晚了!
我的大手已经像铁钳一样扣住了他的肩膀!
“嘿!”
我低吼一声,直接把这小不点整个扛到了肩膀上!像扛个包袱似的。
我咧着嘴,露出一个在妈妈身边练出的标准殷勤憨笑,扛着云厉就颠儿颠儿地跑回云曦月面前:“云同学,去哪儿?我帮你扛过去!”
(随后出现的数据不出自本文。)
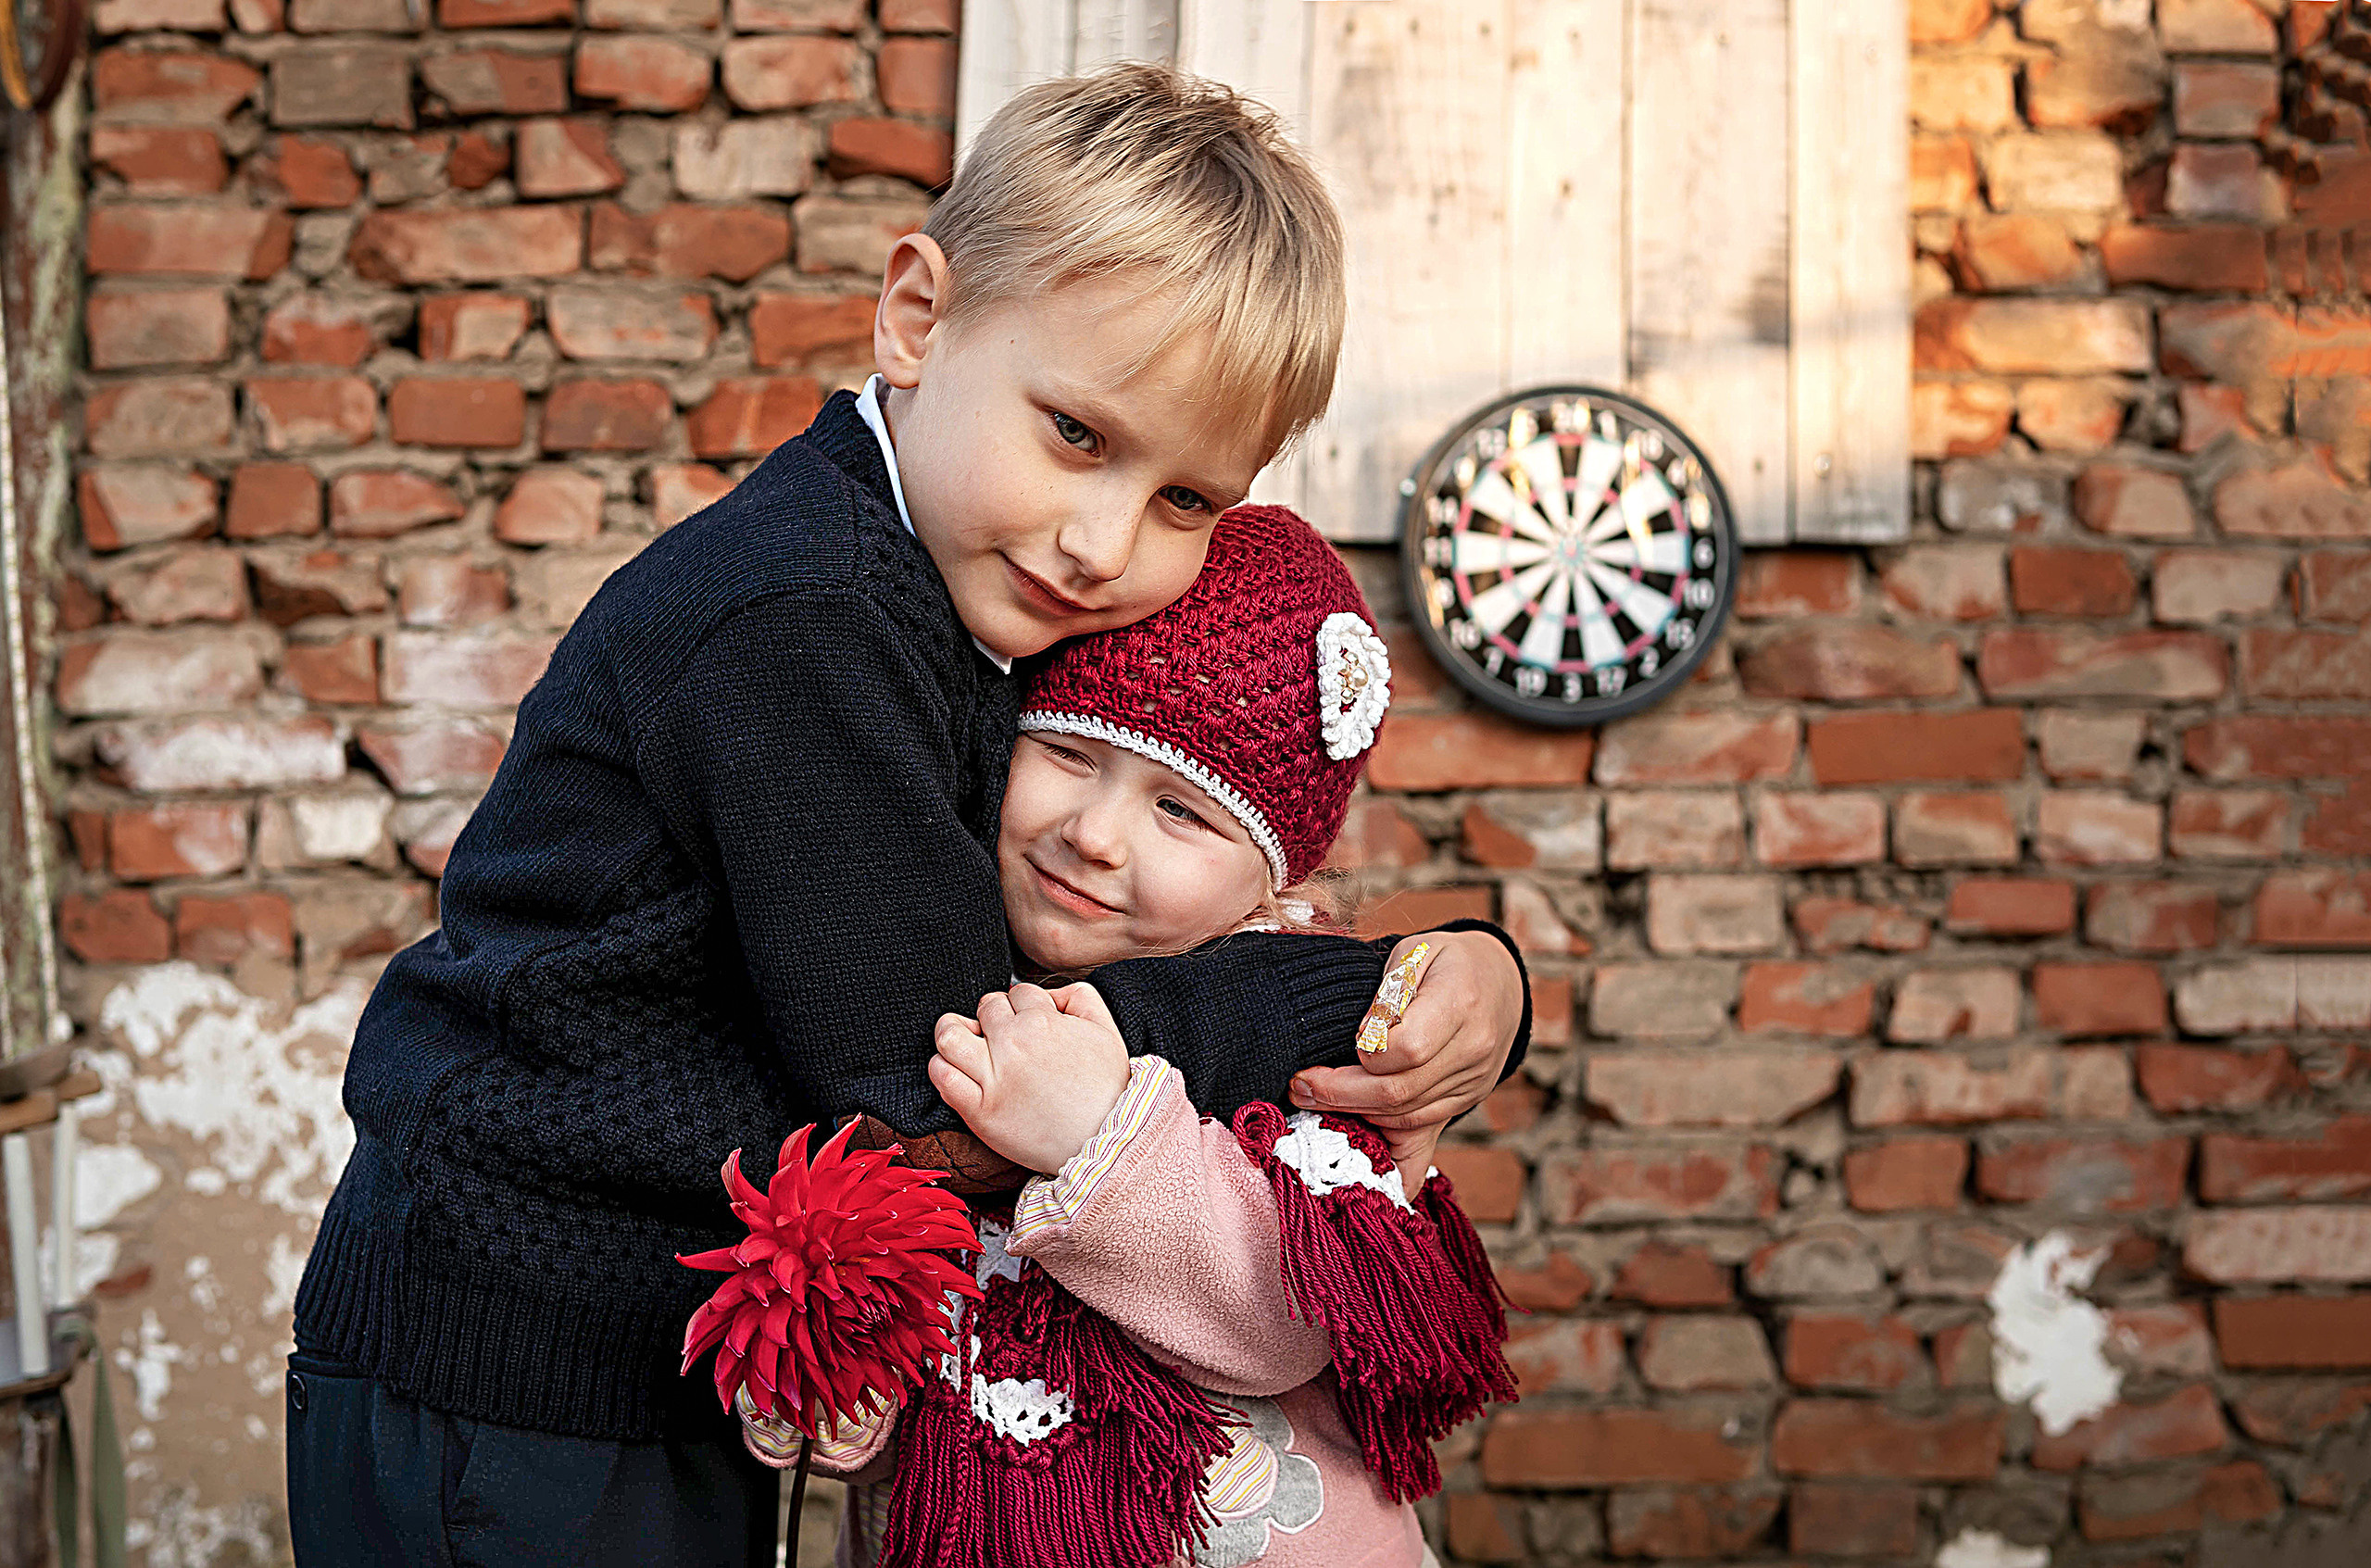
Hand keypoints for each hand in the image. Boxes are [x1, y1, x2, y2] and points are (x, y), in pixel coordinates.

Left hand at [928, 982, 1131, 1174]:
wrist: (1104, 1143)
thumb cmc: (1108, 1090)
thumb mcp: (1108, 1031)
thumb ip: (1080, 996)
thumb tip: (1049, 992)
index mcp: (1044, 1021)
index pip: (1016, 992)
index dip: (1021, 1004)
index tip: (1025, 1021)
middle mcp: (1014, 1044)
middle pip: (985, 1008)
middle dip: (993, 1016)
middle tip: (1001, 1036)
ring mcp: (994, 1078)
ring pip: (949, 1036)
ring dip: (952, 1032)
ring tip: (963, 1041)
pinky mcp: (980, 1111)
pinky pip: (943, 1077)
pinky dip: (942, 1068)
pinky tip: (956, 1070)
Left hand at [1289, 930, 1523, 1189]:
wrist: (1501, 982)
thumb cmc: (1447, 961)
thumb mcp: (1413, 953)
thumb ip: (1386, 994)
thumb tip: (1362, 1039)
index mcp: (1461, 1001)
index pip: (1407, 1048)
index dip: (1367, 1051)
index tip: (1345, 1042)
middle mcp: (1473, 1048)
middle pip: (1399, 1090)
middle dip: (1340, 1093)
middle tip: (1300, 1085)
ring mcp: (1474, 1080)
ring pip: (1405, 1113)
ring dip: (1353, 1111)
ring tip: (1312, 1097)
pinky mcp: (1467, 1098)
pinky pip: (1419, 1123)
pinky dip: (1380, 1123)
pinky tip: (1350, 1118)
云曦月那张万年冰山的脸上,嘴角极其轻微地向上挑了一下:“嗯…果然,很棒。”
她…她那是笑了吗?
虽然就一点点!也太好看了吧!她当着这么多人说我棒!
我直接看呆了,扛着还在扑腾的云厉,傻乎乎地跟着云曦月就往舞蹈室方向走。
肩上,云厉气得疯狂挣扎,小拳头雨点似的砸在我背上,骂声震天响:“傻虎!你这个超级无敌大舔狗!大傻逼都比你聪明!你个吃里扒外的王八蛋!快放我下来!放我下来啊!!!”
“大聪明,去找我妈,快快!!”
教学楼深处,云曦月的专属舞蹈室。
这里曾是钢琴声缥缈的秘境,悠扬旋律淌过篮球场,撩拨着我与那群呆头鹅的心魂,遥不可及的圣地,魂牵梦绕的彼岸。
而今,我扛着云厉踏入其中。
目光所及,云曦月一袭白裙孑然而立,宛若九天坠落的仙娥,裙裾流泻月华,身姿清冷绝尘。
舞蹈室内,琉璃窗映着阳光通透明澈,柚木地板流转着琥珀光泽;轻纱帘幔随风翩跹,漾开一室朦胧幻梦。
一缕冷香幽浮,渗入呼吸,凉如薄霜。
一切恰似我千百次的臆想。
“吊起来。”
那清冷声音一响,我猛地回神。抬手拍拍肩上云厉的背,我走到那排练习普拉提用的吊绳旁边。
“提莫仔,忍忍。”
“兄弟,下手有分寸。”
云厉在我肩头一哆嗦,咒骂立刻变成了哀求:“虎子!咱俩是一个战壕滚出来的兄弟!你不能胳膊肘往外拐!你听我说……”
我点头应着,手上没停,绳带已经飞快地缠上他手腕。
我瞅着他,眨眨眼:“忍忍。你耍诈那事儿,算翻篇了。放心,刚想到个招儿,不用抽你。”
“我信你个鬼!”
云厉挣扎着,声音都变了调:“你个浓眉大眼的黑虎子,坏的很!”
“吱呦——吱呦——”
滑轮转动,绳子绷紧。在云厉死瞪我的小眼神里,他被我捆着双手,晃晃悠悠吊上了半空。
“妈的,傻虎,死舔狗,我弄死你……”
我不理云厉的叫骂,颠颠跑到云曦月身边,美仙娥正端坐琴凳,素白裙裾如雪瀑倾泻,玉雕般的腰肢恰在我视线平齐处,那弧度纤柔得不盈一握,却似月宫阶前不可攀折的寒枝。
云曦月微微侧首,灰琉璃眼眸凝着霜色,长睫颤动时似蝶翼扫过初雪。
唇间一点樱红半启,水光滟滟,像含着朝露的芍药。
风忽而卷过纱帘,撩起她泼墨长发,几缕青丝缠绕在羊脂玉似的肩颈,凌乱中惊心动魄的艳色。
裙摆随风漾开涟漪,露出包裹丝袜的小腿,丝光诱人。圣洁至此,偏惹我想用大鸡巴捣碎这片月光。
喳——喳——
窗外鸟儿叽喳,满室旖旎撕开裂缝。